Sandra maakte nogmaals indruk met haar vurige pleidooi.
Altijd gestaafd met argumenten, en altijd recht voor de raap.
De man, een echte Nederlander zei achteraf dat hij verbaasd was om een Vlaamse zo pittig weten te debatteren.
“Nou ja, ik wil jullie niet denigreren. Maar bij jullie gaat het er in debatten vaak iets minder direct aan toe.
Meestal draaien jullie wat rond de pot, slikken jullie toch een beetje jullie mening in.
Jij bent anders, maar je hebt eer ook alle reden toe”.
De man lachte naar haar en zei welgemeend.
“Ik zie echt een grote toekomst voor je Sandra."
Sandra lachte verlegen terug, voelde zich wat ontroerd.
Ze wist niet goed om te gaan met die steunbetuigingen vaak uit onverwachte hoek.
Maar ze vond het wel fijn.
Ze zag het vooral als erkenning voor het werk dat ze in naam van misbruikte meisjes en vrouwen deed.

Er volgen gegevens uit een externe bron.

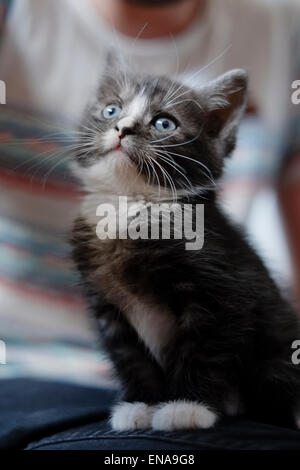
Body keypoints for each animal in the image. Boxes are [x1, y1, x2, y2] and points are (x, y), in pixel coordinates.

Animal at [71, 60, 300, 432]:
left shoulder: (225, 290)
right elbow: (129, 356)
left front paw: (188, 407)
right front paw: (140, 405)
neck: (130, 207)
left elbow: (206, 348)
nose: (122, 129)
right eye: (111, 110)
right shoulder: (106, 306)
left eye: (164, 123)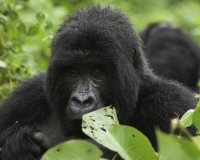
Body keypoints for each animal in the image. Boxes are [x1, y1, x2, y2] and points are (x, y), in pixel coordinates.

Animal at [0, 5, 197, 159]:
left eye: (97, 71)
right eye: (72, 71)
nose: (81, 100)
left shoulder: (171, 104)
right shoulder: (26, 96)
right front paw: (18, 146)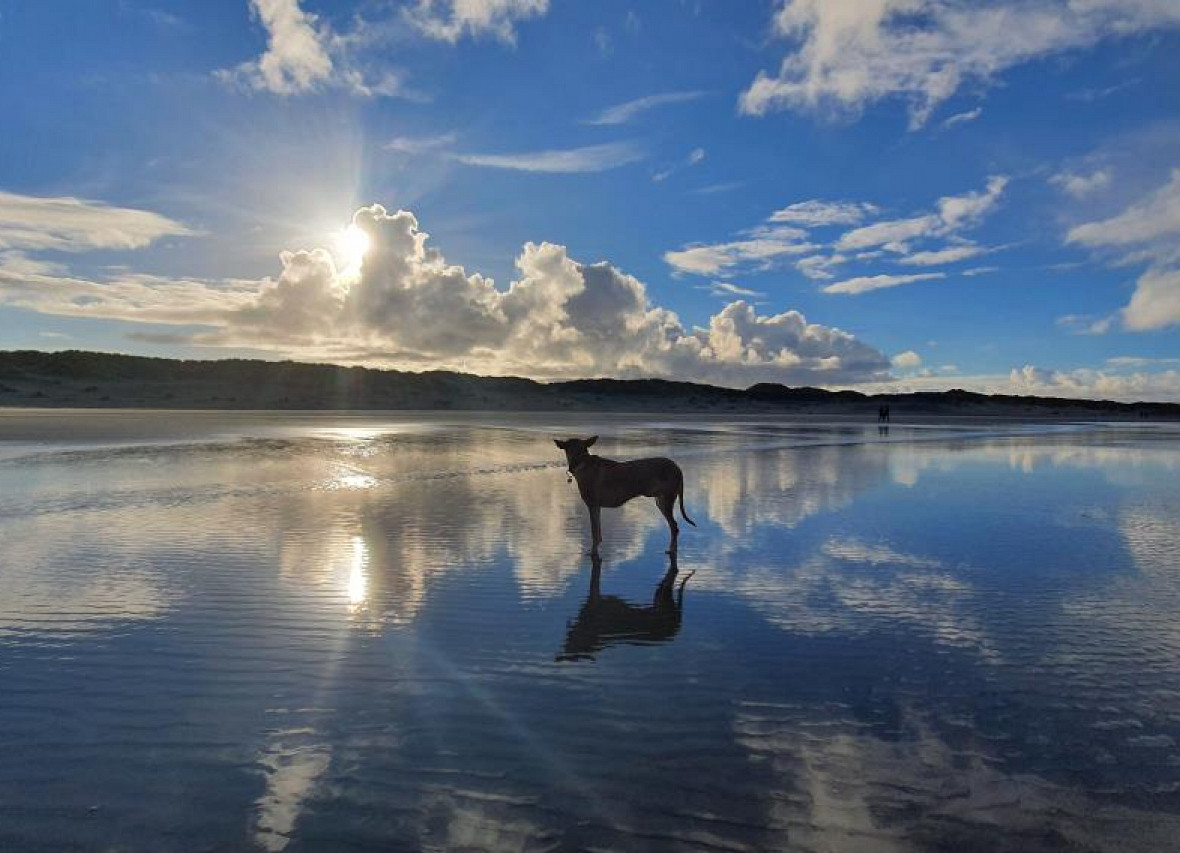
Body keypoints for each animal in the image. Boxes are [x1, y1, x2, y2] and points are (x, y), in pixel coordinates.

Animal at [556, 436, 693, 556]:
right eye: (568, 448)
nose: (571, 468)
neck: (583, 463)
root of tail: (677, 467)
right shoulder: (597, 507)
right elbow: (598, 533)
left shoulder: (592, 505)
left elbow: (594, 533)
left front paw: (593, 552)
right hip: (660, 502)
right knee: (673, 526)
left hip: (666, 501)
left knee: (674, 527)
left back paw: (672, 550)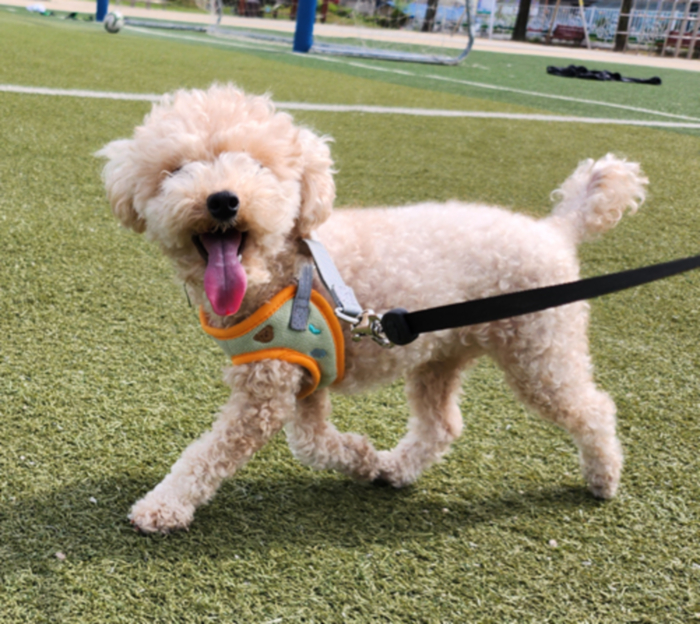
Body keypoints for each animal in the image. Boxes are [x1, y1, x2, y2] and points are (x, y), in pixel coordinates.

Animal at [98, 84, 647, 534]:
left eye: (259, 167)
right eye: (176, 170)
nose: (223, 200)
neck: (279, 270)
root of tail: (556, 229)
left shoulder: (266, 392)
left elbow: (210, 452)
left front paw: (162, 506)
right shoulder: (299, 376)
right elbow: (312, 443)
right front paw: (362, 459)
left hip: (541, 349)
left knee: (593, 407)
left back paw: (604, 478)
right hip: (441, 354)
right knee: (442, 424)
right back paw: (396, 469)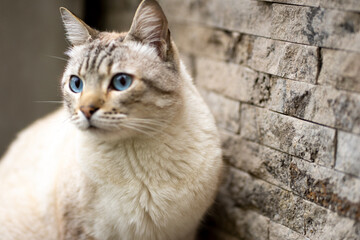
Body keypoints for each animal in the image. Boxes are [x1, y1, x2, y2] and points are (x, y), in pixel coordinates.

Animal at [0, 0, 222, 239]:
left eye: (121, 82)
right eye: (76, 84)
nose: (86, 110)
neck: (134, 151)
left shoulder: (183, 232)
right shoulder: (79, 230)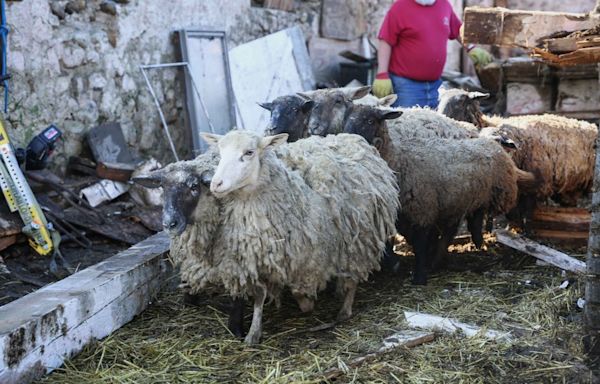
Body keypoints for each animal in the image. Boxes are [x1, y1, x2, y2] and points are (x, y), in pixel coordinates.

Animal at [344, 103, 536, 284]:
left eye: (370, 120)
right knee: (470, 216)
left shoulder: (422, 211)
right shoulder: (400, 216)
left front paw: (419, 277)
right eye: (346, 117)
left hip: (495, 193)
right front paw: (402, 265)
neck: (398, 159)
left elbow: (420, 245)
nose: (349, 137)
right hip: (462, 198)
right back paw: (468, 241)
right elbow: (398, 242)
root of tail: (491, 143)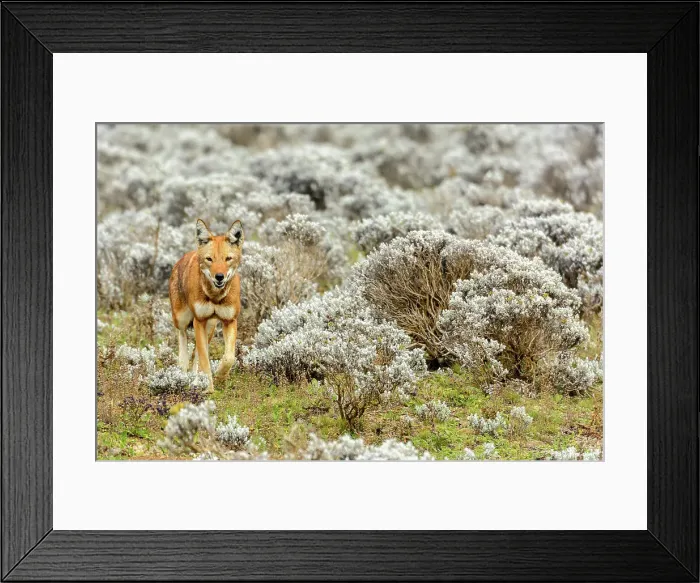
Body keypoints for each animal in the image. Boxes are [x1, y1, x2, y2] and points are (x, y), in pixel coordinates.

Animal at [169, 219, 243, 393]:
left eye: (228, 259)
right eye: (210, 259)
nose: (219, 276)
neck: (215, 297)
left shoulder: (230, 321)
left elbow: (228, 358)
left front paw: (220, 377)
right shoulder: (199, 321)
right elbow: (205, 360)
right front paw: (209, 389)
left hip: (210, 327)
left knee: (195, 354)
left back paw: (195, 380)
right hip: (182, 320)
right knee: (183, 342)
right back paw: (182, 373)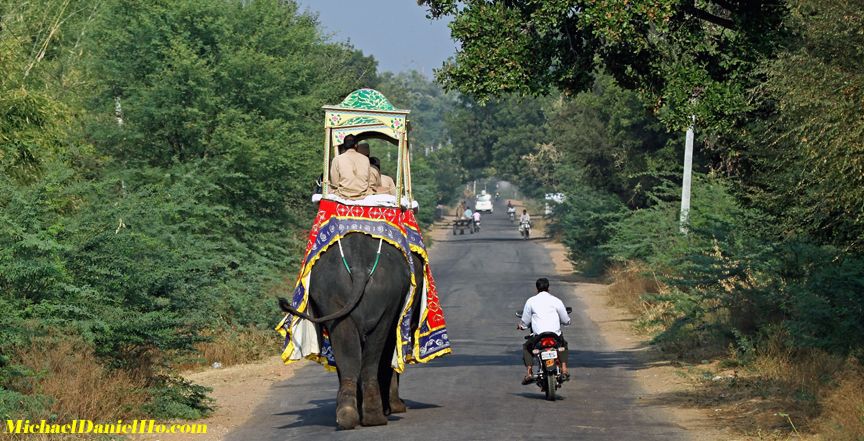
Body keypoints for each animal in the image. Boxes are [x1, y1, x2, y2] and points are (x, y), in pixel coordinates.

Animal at [280, 234, 426, 430]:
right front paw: (396, 406)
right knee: (376, 349)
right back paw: (376, 416)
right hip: (387, 298)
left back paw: (349, 415)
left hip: (334, 292)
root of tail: (358, 267)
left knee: (348, 350)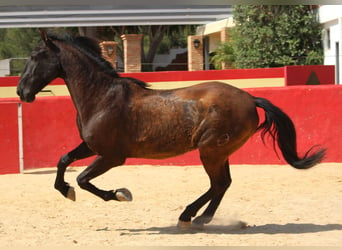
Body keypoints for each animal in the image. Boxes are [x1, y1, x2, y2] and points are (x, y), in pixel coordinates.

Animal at [16, 29, 326, 229]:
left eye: (35, 55)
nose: (21, 92)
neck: (102, 97)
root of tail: (251, 98)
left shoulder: (113, 156)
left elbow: (83, 179)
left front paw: (120, 193)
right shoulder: (91, 146)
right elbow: (62, 161)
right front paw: (66, 190)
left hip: (210, 151)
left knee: (219, 184)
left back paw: (190, 217)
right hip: (218, 152)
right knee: (223, 184)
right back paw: (198, 218)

Het lag haar zo nauw aan het hart.
De goede reacties op haar pas verschenen boek. Die overigens nog goed verkocht ook.
De vele dankbetuigingen via brieven en e-mails hield ze goed bij en las ze ’s avonds telkens weer.
Ze besefte dat veel vrouwen zich optrokken aan haar woorden en haar steun.
Soms werden er bloemen bij haar thuis afgeleverd.
Vaak met briefjes erbij, daarop stonden vaak dingen als.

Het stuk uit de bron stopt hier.